There were many threads in the story for Hittman to handle, so focusing on one, as tempting as it was, wasn’t an option. Never Rarely required balancing the journey at hand, the central friendship between the cousins, and the private procedural experience Autumn is going through. It was a careful harmonious act of assembling the themes and characters and keeping from falling into docudrama territory.
“There’s a beautiful quote by the filmmaker Andrei Tarkovsky, and he said: ‘Realism is striving for truth, and truth is always beautiful.’ That was something I thought about a lot when making this film,” Hittman said. “I come from a theater background where you are in a black box, looking for conceptual ways to explore reality. When I switched over to filmmaking, I realized that you could get so much closer to the truth.”
To find the authenticity within the story, Hittman relied on her internal compass. During the scripting phase, sometimes the story would edge over into extremism or conventional structure, but then she would check back in to dial everything back to a reasonable ground. Scenes such as exploring the ambient misogyny and every-day sexism these women face could have wielded a heavy hand. But to maintain a grip on the organic flow, Hittman relied on subtle notes to paint a larger picture.
In one of the film’s most disturbing but powerfully articulated sequences, Autumn’s family is watching television together. What appears to be a comfortable mood suddenly falls into the darker shades when Autumn’s stepfather (Ryan Eggold) scratches inappropriate areas of the family dog.
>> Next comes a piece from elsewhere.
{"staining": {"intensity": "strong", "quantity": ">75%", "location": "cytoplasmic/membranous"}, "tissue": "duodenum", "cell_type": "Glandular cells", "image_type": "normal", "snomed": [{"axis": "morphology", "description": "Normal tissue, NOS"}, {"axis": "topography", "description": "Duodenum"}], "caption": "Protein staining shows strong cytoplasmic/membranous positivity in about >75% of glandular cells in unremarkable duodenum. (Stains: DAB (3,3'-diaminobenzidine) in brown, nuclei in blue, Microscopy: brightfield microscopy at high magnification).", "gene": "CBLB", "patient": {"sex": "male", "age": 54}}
The camera draws in on Autumn’s face in a fashion that suggests the pathetically dependent man could be responsible for her pregnancy – a detail that remains ambiguous throughout.
“As a filmmaker, you’re always collecting moments that happen in real life. My father-in-law always rolls around on the floor with our family dog. The dog rolls over and spreads its legs, and my father-in-law will make inappropriate comments,” Hittman said, in a joking manner. “I just wrote that into the story, but it was stolen from real life. But, of course, in the context of the film, it’s much darker and more provocative.”
Never Rarely Sometimes Always, in some ways, is a classic hero’s journey. The tears will surface, and your gut will sting from its empathetic qualities, but as any story’s hero knows, achieving the goal is ultimately worth the struggle.
Focus Features has made the film available today to rent on all digital platforms. Watch it and walk away with big rewards.